More recent observations suggest that gravitational waves store information in the structure of spacetime itself and can provide a mechanism for information to escape black holes.
Claude Shannon’s might just be the most impressive Kludge That Won:
Information = entropy
John Napier had a math problem, too.
The problem was that people had pencils and paper but no calculators or computers, but to figure out things like tide tables and star charts for navigation required working out things like 1048.234 x 407.841.
Even worse, some trigonometric calculations were done with series, meaning fancy formulas full of multiple terms that could produce a good answer, but the calculations could become enormous. And the larger they were, the longer they took, the easier it was to make a mistake, and the harder it was to check.
So Napier thought of a kludge.
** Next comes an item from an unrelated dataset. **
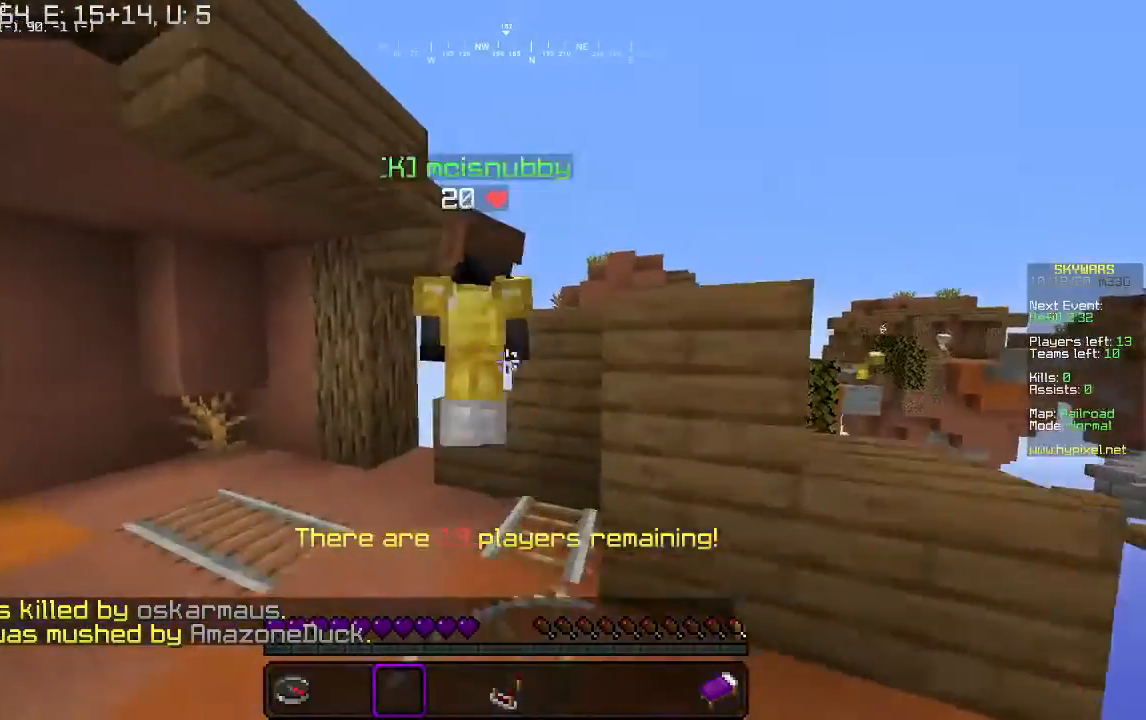
{"keys": [], "mouse": [], "events": [[100, "a", "down"], [367, "a", "up"], [500, "w", "up"]]}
He wrote a book. A book with 57 pages of explanation and 90 pages with thousands of numbers. A book that reported which exponent would go on (1/2) in order to produce any other number.
Multiplying two giant numbers takes a decent amount of time. But since multiplying numbers means adding the exponents, Napier’s Big Idea was to produce a lookup table, by which people could convert their ugly complicated numbers requiring multiplication or division into less ugly easy problems requiring only addition or subtraction.
His lookup table ran from 1 two-millionth to 2 million.
Navigators, astronomers and architects could look up the exponents and add, instead of multiplying giant numbers. Once they had the new exponent, they could find the number they sought by a reverse lookup.
We now call that method ‘logarithms’ and they are unique in the history of science because unlike every other thing ever invented by people, Napier’s Logarithms were universally hailed as a Good Thing, obviously capable of saving outrageous amounts of time and effort and mistakes for some of the most important functions serving positive purposes here on Earth.
The other reason logarithms are such an important innovation is because most of our major sensory systems respond logarithmically, which is why the decibel, stellar magnitude, luminosity, and pH scales are all logarithmic.